• **Requirements**:
Repeat every line of the items below word for word, changing nothing.

• **Extracted records**:

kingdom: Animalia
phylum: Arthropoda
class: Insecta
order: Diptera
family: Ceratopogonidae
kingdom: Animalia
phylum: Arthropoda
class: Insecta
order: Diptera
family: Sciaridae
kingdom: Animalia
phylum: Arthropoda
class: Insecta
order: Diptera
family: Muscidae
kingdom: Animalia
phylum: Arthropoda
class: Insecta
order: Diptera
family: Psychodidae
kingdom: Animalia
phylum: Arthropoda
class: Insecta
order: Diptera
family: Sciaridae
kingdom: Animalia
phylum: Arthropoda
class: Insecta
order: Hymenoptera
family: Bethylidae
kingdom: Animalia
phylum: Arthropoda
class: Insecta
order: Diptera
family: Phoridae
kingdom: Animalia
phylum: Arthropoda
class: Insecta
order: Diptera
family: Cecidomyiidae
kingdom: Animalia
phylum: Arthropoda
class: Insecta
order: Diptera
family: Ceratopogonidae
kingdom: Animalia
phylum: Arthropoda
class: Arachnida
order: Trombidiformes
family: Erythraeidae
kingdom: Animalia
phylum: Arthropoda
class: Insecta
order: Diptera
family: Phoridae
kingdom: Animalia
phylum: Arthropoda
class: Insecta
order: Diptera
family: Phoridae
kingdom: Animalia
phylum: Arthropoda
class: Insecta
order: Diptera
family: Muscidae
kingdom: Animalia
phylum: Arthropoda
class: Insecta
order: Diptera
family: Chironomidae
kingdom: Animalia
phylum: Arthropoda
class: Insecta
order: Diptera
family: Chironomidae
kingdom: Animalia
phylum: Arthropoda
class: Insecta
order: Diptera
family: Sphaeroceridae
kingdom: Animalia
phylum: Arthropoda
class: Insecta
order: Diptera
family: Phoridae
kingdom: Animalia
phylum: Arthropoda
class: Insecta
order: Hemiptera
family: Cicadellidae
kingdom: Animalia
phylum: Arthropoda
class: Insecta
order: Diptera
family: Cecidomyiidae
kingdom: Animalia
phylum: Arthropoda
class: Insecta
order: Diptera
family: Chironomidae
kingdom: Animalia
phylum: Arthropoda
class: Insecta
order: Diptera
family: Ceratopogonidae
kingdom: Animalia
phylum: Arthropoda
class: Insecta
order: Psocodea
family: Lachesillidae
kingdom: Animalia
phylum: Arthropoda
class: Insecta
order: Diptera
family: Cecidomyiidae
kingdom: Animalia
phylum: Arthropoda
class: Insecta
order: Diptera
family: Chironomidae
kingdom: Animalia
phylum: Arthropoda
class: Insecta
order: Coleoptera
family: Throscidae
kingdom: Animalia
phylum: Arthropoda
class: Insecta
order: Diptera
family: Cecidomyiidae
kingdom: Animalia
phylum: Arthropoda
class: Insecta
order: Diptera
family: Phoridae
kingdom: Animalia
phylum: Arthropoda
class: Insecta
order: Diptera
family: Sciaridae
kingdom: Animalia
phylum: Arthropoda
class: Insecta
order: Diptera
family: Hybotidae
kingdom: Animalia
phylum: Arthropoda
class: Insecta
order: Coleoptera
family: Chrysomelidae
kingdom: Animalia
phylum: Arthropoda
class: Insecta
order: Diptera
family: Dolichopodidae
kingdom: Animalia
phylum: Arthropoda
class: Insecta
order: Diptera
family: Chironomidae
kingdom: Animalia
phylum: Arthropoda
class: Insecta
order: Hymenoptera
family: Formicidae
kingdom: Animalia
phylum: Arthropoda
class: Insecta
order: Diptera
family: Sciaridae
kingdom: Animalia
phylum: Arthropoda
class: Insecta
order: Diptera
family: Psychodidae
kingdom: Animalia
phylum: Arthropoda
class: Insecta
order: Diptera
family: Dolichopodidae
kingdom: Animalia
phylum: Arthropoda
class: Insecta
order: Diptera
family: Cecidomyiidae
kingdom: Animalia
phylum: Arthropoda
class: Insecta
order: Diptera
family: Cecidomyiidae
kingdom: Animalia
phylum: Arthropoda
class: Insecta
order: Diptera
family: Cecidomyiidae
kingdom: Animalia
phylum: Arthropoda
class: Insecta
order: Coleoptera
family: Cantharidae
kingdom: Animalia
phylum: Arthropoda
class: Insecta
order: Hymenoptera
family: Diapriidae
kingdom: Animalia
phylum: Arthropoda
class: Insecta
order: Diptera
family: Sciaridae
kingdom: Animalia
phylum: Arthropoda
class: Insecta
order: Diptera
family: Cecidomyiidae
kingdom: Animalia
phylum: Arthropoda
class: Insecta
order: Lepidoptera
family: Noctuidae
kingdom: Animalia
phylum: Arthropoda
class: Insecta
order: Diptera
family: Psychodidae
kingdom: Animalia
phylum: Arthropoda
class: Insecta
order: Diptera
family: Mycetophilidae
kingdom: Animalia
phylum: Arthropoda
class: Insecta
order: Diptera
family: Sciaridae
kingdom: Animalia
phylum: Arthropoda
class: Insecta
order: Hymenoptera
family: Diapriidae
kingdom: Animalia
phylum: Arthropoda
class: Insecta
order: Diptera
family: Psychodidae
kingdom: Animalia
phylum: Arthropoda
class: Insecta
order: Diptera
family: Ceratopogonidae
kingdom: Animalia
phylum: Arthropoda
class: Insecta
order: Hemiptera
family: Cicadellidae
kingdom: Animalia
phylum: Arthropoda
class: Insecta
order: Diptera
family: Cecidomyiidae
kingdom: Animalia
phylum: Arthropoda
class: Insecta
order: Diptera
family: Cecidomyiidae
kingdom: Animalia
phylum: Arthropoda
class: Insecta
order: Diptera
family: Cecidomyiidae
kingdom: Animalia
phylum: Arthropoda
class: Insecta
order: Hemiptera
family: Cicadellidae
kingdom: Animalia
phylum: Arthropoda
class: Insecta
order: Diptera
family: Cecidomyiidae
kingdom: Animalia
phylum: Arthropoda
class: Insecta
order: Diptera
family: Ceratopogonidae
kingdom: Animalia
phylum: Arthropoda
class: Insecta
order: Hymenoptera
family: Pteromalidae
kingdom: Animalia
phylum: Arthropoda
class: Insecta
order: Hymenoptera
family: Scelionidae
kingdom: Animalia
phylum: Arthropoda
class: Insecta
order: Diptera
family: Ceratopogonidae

• **Exercise result**:
kingdom: Animalia
phylum: Arthropoda
class: Insecta
order: Diptera
family: Ceratopogonidae
kingdom: Animalia
phylum: Arthropoda
class: Insecta
order: Diptera
family: Sciaridae
kingdom: Animalia
phylum: Arthropoda
class: Insecta
order: Diptera
family: Muscidae
kingdom: Animalia
phylum: Arthropoda
class: Insecta
order: Diptera
family: Psychodidae
kingdom: Animalia
phylum: Arthropoda
class: Insecta
order: Diptera
family: Sciaridae
kingdom: Animalia
phylum: Arthropoda
class: Insecta
order: Hymenoptera
family: Bethylidae
kingdom: Animalia
phylum: Arthropoda
class: Insecta
order: Diptera
family: Phoridae
kingdom: Animalia
phylum: Arthropoda
class: Insecta
order: Diptera
family: Cecidomyiidae
kingdom: Animalia
phylum: Arthropoda
class: Insecta
order: Diptera
family: Ceratopogonidae
kingdom: Animalia
phylum: Arthropoda
class: Arachnida
order: Trombidiformes
family: Erythraeidae
kingdom: Animalia
phylum: Arthropoda
class: Insecta
order: Diptera
family: Phoridae
kingdom: Animalia
phylum: Arthropoda
class: Insecta
order: Diptera
family: Phoridae
kingdom: Animalia
phylum: Arthropoda
class: Insecta
order: Diptera
family: Muscidae
kingdom: Animalia
phylum: Arthropoda
class: Insecta
order: Diptera
family: Chironomidae
kingdom: Animalia
phylum: Arthropoda
class: Insecta
order: Diptera
family: Chironomidae
kingdom: Animalia
phylum: Arthropoda
class: Insecta
order: Diptera
family: Sphaeroceridae
kingdom: Animalia
phylum: Arthropoda
class: Insecta
order: Diptera
family: Phoridae
kingdom: Animalia
phylum: Arthropoda
class: Insecta
order: Hemiptera
family: Cicadellidae
kingdom: Animalia
phylum: Arthropoda
class: Insecta
order: Diptera
family: Cecidomyiidae
kingdom: Animalia
phylum: Arthropoda
class: Insecta
order: Diptera
family: Chironomidae
kingdom: Animalia
phylum: Arthropoda
class: Insecta
order: Diptera
family: Ceratopogonidae
kingdom: Animalia
phylum: Arthropoda
class: Insecta
order: Psocodea
family: Lachesillidae
kingdom: Animalia
phylum: Arthropoda
class: Insecta
order: Diptera
family: Cecidomyiidae
kingdom: Animalia
phylum: Arthropoda
class: Insecta
order: Diptera
family: Chironomidae
kingdom: Animalia
phylum: Arthropoda
class: Insecta
order: Coleoptera
family: Throscidae
kingdom: Animalia
phylum: Arthropoda
class: Insecta
order: Diptera
family: Cecidomyiidae
kingdom: Animalia
phylum: Arthropoda
class: Insecta
order: Diptera
family: Phoridae
kingdom: Animalia
phylum: Arthropoda
class: Insecta
order: Diptera
family: Sciaridae
kingdom: Animalia
phylum: Arthropoda
class: Insecta
order: Diptera
family: Hybotidae
kingdom: Animalia
phylum: Arthropoda
class: Insecta
order: Coleoptera
family: Chrysomelidae
kingdom: Animalia
phylum: Arthropoda
class: Insecta
order: Diptera
family: Dolichopodidae
kingdom: Animalia
phylum: Arthropoda
class: Insecta
order: Diptera
family: Chironomidae
kingdom: Animalia
phylum: Arthropoda
class: Insecta
order: Hymenoptera
family: Formicidae
kingdom: Animalia
phylum: Arthropoda
class: Insecta
order: Diptera
family: Sciaridae
kingdom: Animalia
phylum: Arthropoda
class: Insecta
order: Diptera
family: Psychodidae
kingdom: Animalia
phylum: Arthropoda
class: Insecta
order: Diptera
family: Dolichopodidae
kingdom: Animalia
phylum: Arthropoda
class: Insecta
order: Diptera
family: Cecidomyiidae
kingdom: Animalia
phylum: Arthropoda
class: Insecta
order: Diptera
family: Cecidomyiidae
kingdom: Animalia
phylum: Arthropoda
class: Insecta
order: Diptera
family: Cecidomyiidae
kingdom: Animalia
phylum: Arthropoda
class: Insecta
order: Coleoptera
family: Cantharidae
kingdom: Animalia
phylum: Arthropoda
class: Insecta
order: Hymenoptera
family: Diapriidae
kingdom: Animalia
phylum: Arthropoda
class: Insecta
order: Diptera
family: Sciaridae
kingdom: Animalia
phylum: Arthropoda
class: Insecta
order: Diptera
family: Cecidomyiidae
kingdom: Animalia
phylum: Arthropoda
class: Insecta
order: Lepidoptera
family: Noctuidae
kingdom: Animalia
phylum: Arthropoda
class: Insecta
order: Diptera
family: Psychodidae
kingdom: Animalia
phylum: Arthropoda
class: Insecta
order: Diptera
family: Mycetophilidae
kingdom: Animalia
phylum: Arthropoda
class: Insecta
order: Diptera
family: Sciaridae
kingdom: Animalia
phylum: Arthropoda
class: Insecta
order: Hymenoptera
family: Diapriidae
kingdom: Animalia
phylum: Arthropoda
class: Insecta
order: Diptera
family: Psychodidae
kingdom: Animalia
phylum: Arthropoda
class: Insecta
order: Diptera
family: Ceratopogonidae
kingdom: Animalia
phylum: Arthropoda
class: Insecta
order: Hemiptera
family: Cicadellidae
kingdom: Animalia
phylum: Arthropoda
class: Insecta
order: Diptera
family: Cecidomyiidae
kingdom: Animalia
phylum: Arthropoda
class: Insecta
order: Diptera
family: Cecidomyiidae
kingdom: Animalia
phylum: Arthropoda
class: Insecta
order: Diptera
family: Cecidomyiidae
kingdom: Animalia
phylum: Arthropoda
class: Insecta
order: Hemiptera
family: Cicadellidae
kingdom: Animalia
phylum: Arthropoda
class: Insecta
order: Diptera
family: Cecidomyiidae
kingdom: Animalia
phylum: Arthropoda
class: Insecta
order: Diptera
family: Ceratopogonidae
kingdom: Animalia
phylum: Arthropoda
class: Insecta
order: Hymenoptera
family: Pteromalidae
kingdom: Animalia
phylum: Arthropoda
class: Insecta
order: Hymenoptera
family: Scelionidae
kingdom: Animalia
phylum: Arthropoda
class: Insecta
order: Diptera
family: Ceratopogonidae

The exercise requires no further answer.